As a general guideline, people with hearing loss between 20 and 30 dB benefit from vents of 3 mm or wider. For every additional 10 dB of hearing loss beyond that, the vent diameter is typically reduced by 0.5 mm to retain enough amplification.
Deep Canal Fittings
A different approach targets where in the ear canal the hearing aid sits. The outer portion of the canal, lined with cartilage and soft tissue, is the primary source of the vibrations that cause the occlusion effect. The deeper, bony portion of the canal is much more rigid and contributes far less vibration. A landmark 1988 study showed that fitting a hearing aid deep enough to contact the bony canal significantly reduced the occlusion effect. Later work confirmed that a modified deep-canal design, which minimized contact with the cartilaginous section while anchoring in the bony canal, not only reduced occlusion complaints in the majority of users but also improved high-frequency sound delivery.
Deep canal fittings aren’t suitable for everyone. The bony portion of the canal is sensitive, and not all ear canals are shaped to accommodate a device seated that deeply. But for candidates with the right anatomy, it remains one of the most effective physical solutions.
Active Noise Cancellation for Occlusion
Modern hearing aids are beginning to tackle the occlusion effect with digital signal processing rather than physical design alone. The concept borrows from active noise cancellation: a microphone inside the hearing aid detects the low-frequency buildup in the sealed canal, and the device generates a counter-signal to cancel it out. Both fixed and adaptive feedback systems have been developed, along with newer feedforward designs that predict the occlusion signal and cancel it before the wearer perceives it. These systems are particularly promising for people who need a tightly sealed fit and can’t rely on venting alone.

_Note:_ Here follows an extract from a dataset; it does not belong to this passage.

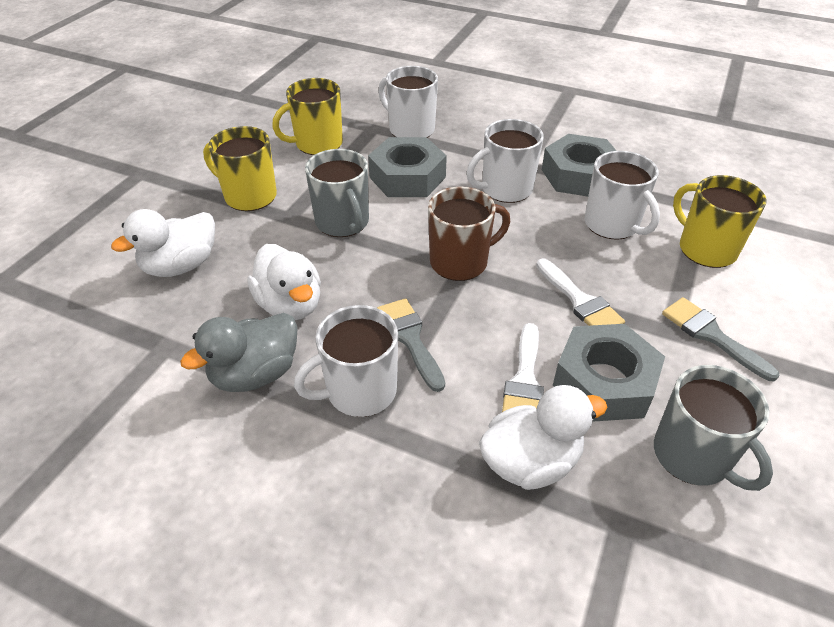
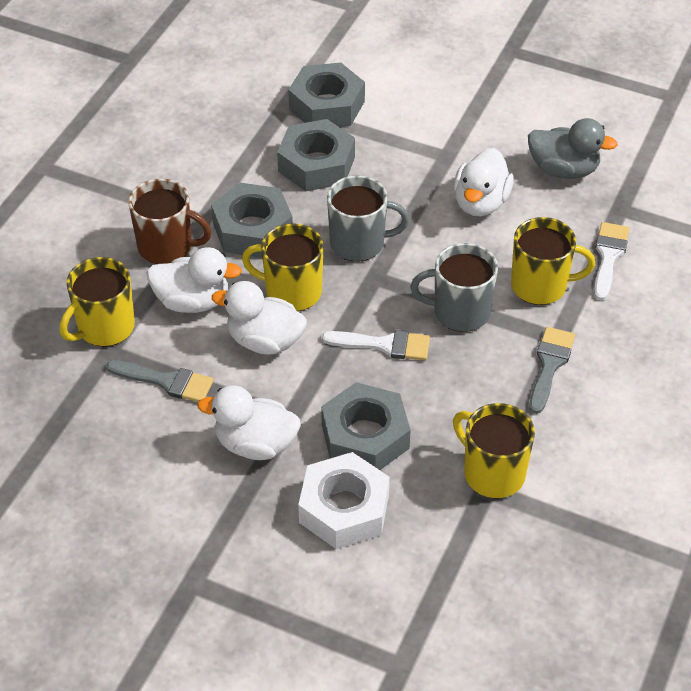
grey nut: [368,137,447,197] [542,134,616,197] [553,324,665,422] = 3 -> [211,183,293,258] [277,119,355,191] [288,63,365,127] [321,382,411,470] = 4
white duck: [111,209,215,277] [247,244,321,320] [479,385,608,490] = 3 -> [147,247,242,313] [197,385,301,460] [212,281,307,355] [454,148,514,216] = 4
white mug: [294,305,398,417] [378,66,438,138] [466,119,544,203] [585,151,660,240] = 4 -> none = 0
white nut: none = 0 -> [298,452,390,549] = 1
yellow mug: [203,126,277,211] [272,78,343,155] [673,175,767,268] = 3 -> [60,257,135,347] [242,223,324,311] [453,403,535,498] [511,217,595,305] = 4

Beyond Hearing Aids: Earplugs, Earbuds, and Stethoscopes
The occlusion effect isn’t limited to hearing aids. Anyone using foam earplugs at a construction site or concert will notice their voice booming inside their head. Musicians wearing in-ear monitors deal with it constantly, as it changes how they perceive their own singing or playing. Even stethoscope earpieces create a mild version of the effect.

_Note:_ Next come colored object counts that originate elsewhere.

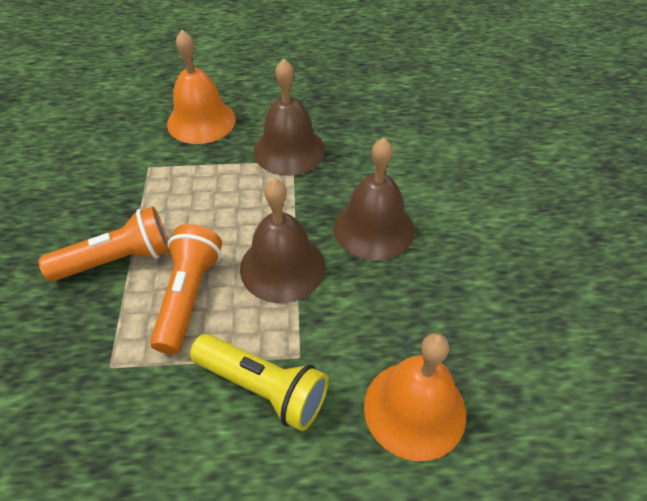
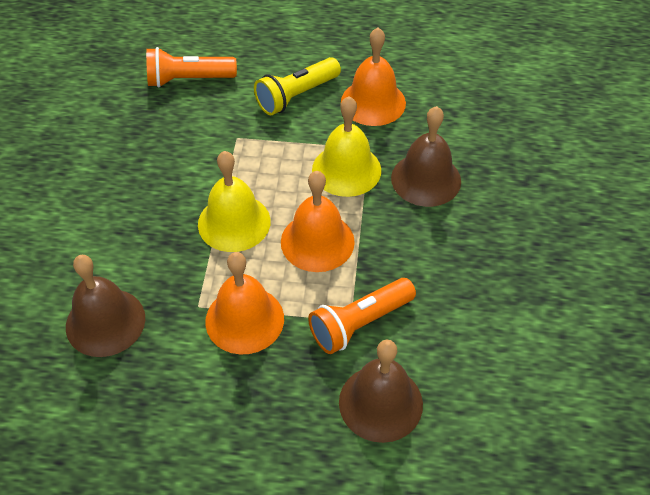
orange bell: [167,30,236,144] [364,333,466,461] = 2 -> [205,252,284,354] [281,171,355,272] [341,28,406,126] = 3
yellow bell: none = 0 -> [198,151,271,252] [312,96,381,197] = 2

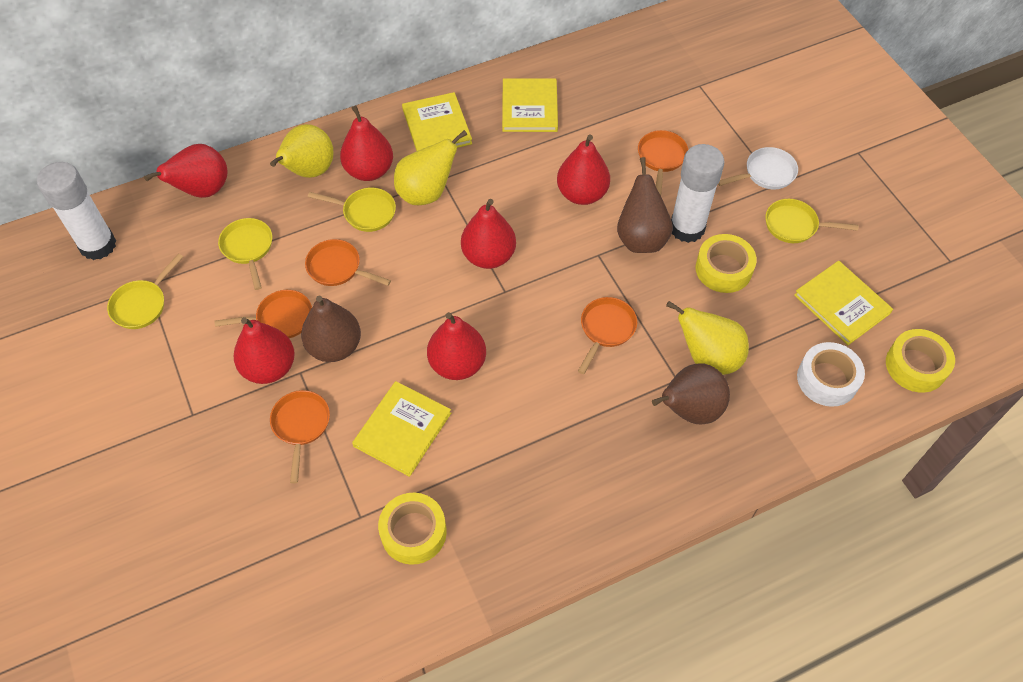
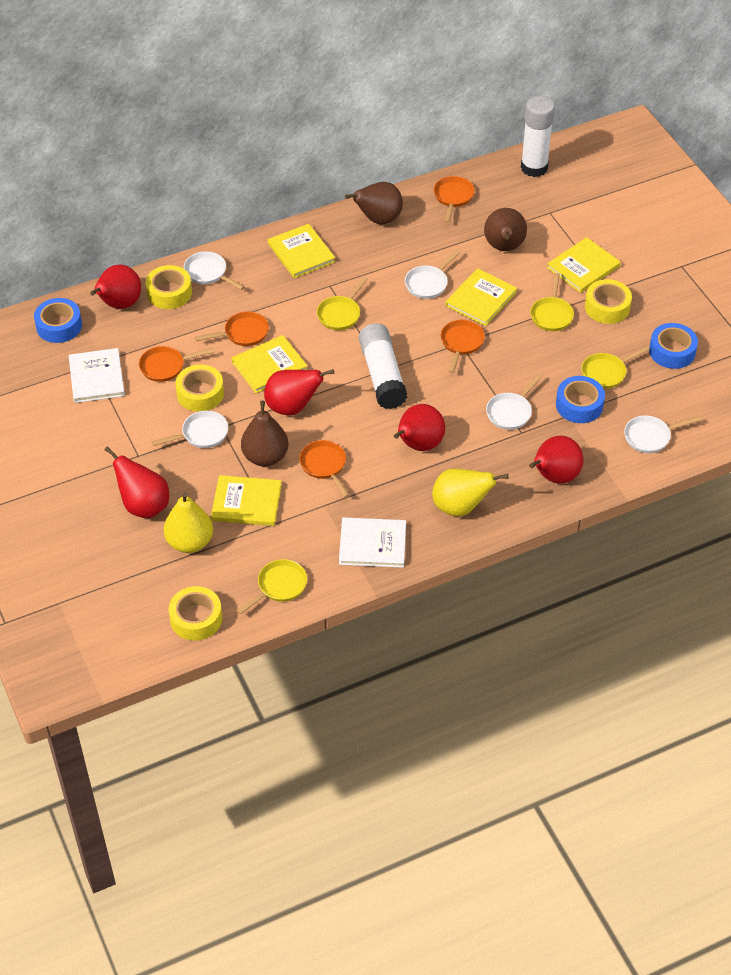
blue tape: none = 0 -> [34,298,82,343] [556,376,605,423] [649,323,698,369] = 3
red pear: [144,144,228,198] [234,317,295,384] [340,105,393,181] [427,312,486,380] [461,199,516,269] [557,135,610,205] = 6 -> [90,265,141,309] [105,446,169,518] [264,369,334,415] [394,404,445,451] [529,436,583,484] = 5
white book: none = 0 -> [69,348,125,403] [339,517,406,568] = 2
white pan: [718,147,798,189] = 1 -> [152,411,228,448] [184,251,245,290] [405,250,461,299] [486,374,542,430] [624,415,700,453] = 5
white tape: [797,342,865,407] = 1 -> none = 0
yellow book: [352,381,451,477] [402,92,472,151] [502,78,558,132] [794,261,893,345] = 4 -> [211,475,282,526] [232,335,308,393] [268,224,335,278] [446,268,517,326] [547,237,621,293] = 5
yellow pear: [270,124,334,178] [394,130,467,205] [666,301,749,375] = 3 -> [164,492,213,553] [432,469,508,516] = 2
yellow tape: [378,493,447,565] [696,234,757,293] [886,329,955,393] = 3 -> [146,265,192,309] [169,586,222,641] [176,364,224,412] [585,279,632,324] = 4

For earplug and earbud users, the solutions parallel those in hearing aids. Vented earplugs (sometimes marketed as “musician’s earplugs”) include a small channel that relieves pressure buildup while still attenuating outside noise. Some premium earbuds use open-back or semi-open designs that reduce the seal. And simply inserting a standard earplug less deeply, so it doesn’t fully occlude the canal, can lessen the effect, though it also reduces noise protection.